Gamemaker, Construct2: Security concerns

[Ellie]

Some of you might not know - I have an active MMORPG http://afar.ws

I want to add to this some minigames, which would replace point and click for getting materials to craft items etc.

The only real ways I can do this are HTML5 or Flash, and neither are particularly secure.

What I want to know really is:

- Can Construct 2 or Gamemaker be secured in such a way to make it at least difficult to hack? I used to play a game called Adventure Quest, which was massive, but easily hacked using packet editors.
- If not, which is the more secure?

I don't want to fall into the trap of gimping legitimate users just in the name of security. I don't want to hamper some peoples' gameplay just because a minority would choose to hack the system.

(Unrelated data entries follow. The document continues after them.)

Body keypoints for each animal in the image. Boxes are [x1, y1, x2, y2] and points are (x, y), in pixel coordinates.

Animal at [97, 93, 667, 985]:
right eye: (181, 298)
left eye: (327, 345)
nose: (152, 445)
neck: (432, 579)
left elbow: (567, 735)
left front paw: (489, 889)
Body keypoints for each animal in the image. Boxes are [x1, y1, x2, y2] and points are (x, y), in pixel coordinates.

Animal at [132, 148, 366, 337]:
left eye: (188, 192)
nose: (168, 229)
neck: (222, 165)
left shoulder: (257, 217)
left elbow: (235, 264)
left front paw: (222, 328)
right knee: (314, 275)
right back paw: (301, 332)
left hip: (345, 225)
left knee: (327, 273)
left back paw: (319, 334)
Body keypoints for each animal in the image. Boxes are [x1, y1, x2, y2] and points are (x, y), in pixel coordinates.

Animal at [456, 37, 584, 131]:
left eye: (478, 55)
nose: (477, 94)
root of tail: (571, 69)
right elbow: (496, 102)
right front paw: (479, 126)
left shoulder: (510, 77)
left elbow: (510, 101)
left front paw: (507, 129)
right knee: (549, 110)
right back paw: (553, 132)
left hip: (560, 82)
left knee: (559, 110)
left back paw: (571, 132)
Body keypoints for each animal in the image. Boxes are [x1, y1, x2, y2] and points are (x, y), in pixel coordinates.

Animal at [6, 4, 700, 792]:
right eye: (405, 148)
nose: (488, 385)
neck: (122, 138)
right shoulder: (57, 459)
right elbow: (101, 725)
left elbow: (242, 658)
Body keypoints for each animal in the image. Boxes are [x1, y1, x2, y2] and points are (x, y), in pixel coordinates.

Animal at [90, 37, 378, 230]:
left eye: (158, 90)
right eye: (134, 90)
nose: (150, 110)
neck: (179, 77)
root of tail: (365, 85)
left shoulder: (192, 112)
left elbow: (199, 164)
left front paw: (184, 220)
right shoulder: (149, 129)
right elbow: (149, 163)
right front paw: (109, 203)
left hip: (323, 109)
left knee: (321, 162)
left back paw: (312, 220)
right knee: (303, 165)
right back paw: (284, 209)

In terms of gameplay itself, would you play a game where you could say, complete Sokoban-like levels to get resources, knowing full well that other people will just be editing packets to get the same thing? Would you mind? What if there was a limit, would that hurt you or hurt them more?

Would you rather play a basic game, or a flashy but hackable game?

 

[rosareven]

If the purpose is to make a particular aspect of Afar more interesting, like you said for crafting and getting materials, I definitely prefer the flashy game.

As for security, I honestly have no idea =( If said mini game is going to be sending data back to Afar main game, it might not entirely be the HTML5/Flash mini games' responsibility to handle security. The main game itself could have a certain rule that determines what data is accepted and what data isn't. That thought is no where near a practical solution but just tossing the idea out there.

 

[valkyriegames]

I think hacking is an inevitable part of games but you could build your game to be more resilient to it - eg disable trade - or have code to flag suspicious behaviour (eg levelling up 10 times in a minute. Also, couldnt you just encrypt everything you pass from the client to the server? Although if players were changing memory directly that would be a problem.... But shouldbt the OS stop this? Since each program eg the browser gets its own memory?

 

[Glitchfinder]

I think hacking is an inevitable part of games but you could build your game to be more resilient to it - eg disable trade - or have code to flag suspicious behaviour (eg levelling up 10 times in a minute. Also, couldnt you just encrypt everything you pass from the client to the server? Although if players were changing memory directly that would be a problem.... But shouldbt the OS stop this? Since each program eg the browser gets its own memory?

With regard to the last bit, that is the entire purpose of a little download called Cheat Engine. It is used to locate and edit active memory for any given game or application.

Wyatt, in respect to your problem, what you need is decent encryption/decryption. I'm not saying it has to be state of the art or anything like that, just that it has to be decent enough to prevent on-the-fly editing. The most basic example I can think of would be to do something like converting numbers to strings, taking the current time to create a seed, using that seed to "salt" the string (in this case entering randomized characters between the ones you want), and then prefixing the string with the seed you used (which should be the timestamp of when it was created) This would make it so that you could check to see if someone is using a packet editor (hey! they just sent the server a packet from a month ago. I know because the timestamp says so!). Further, it would mean that people would have to do significantly more work to create a valid packet. In fact, if you used Construct 2, while they would technically have access to the source code, it wouldn't exactly be anywhere near legible, even for an advanced programmer. I took a look at the javascript for my construct project, and before I would have any hope of understanding it, I would not only have to spend a massive amount of time reformatting it, I would have to essentially reconstruct what everything meant without help from the original variable names. (Because everything is obfuscated too) The best part is, with such a simple algorithm, you could change it in a minor way and leave an autodetect for older formatting that would flag accounts as having sent an illegal packet.

If you're curious about what the final code for a construct project looks like, you can find an example from mine here.

 

[Xhukari]

Did someone say Flash? :D
I know some defenses can be put in place to defend against edits, though this was done with Flash's shared object files... And I have no idea how he did it. But the later versions, most of the 'bigger' hacks which were done using Sol Editor and such, pretty much locked out the character because it was detected! (Murloc RPG was the game)

I'm sure similar defenses could be put in place, such as a timer to check how fast a minigame is finished, and if it is finished in under X seconds, then the player obviously hacked and you can bring up a message box saying it was detected, and not send it the data back to the main game.

No matter what defenes you put in place though, people will always get around it, and you don't want to mess around with your legitimate players *coughDRMcough*.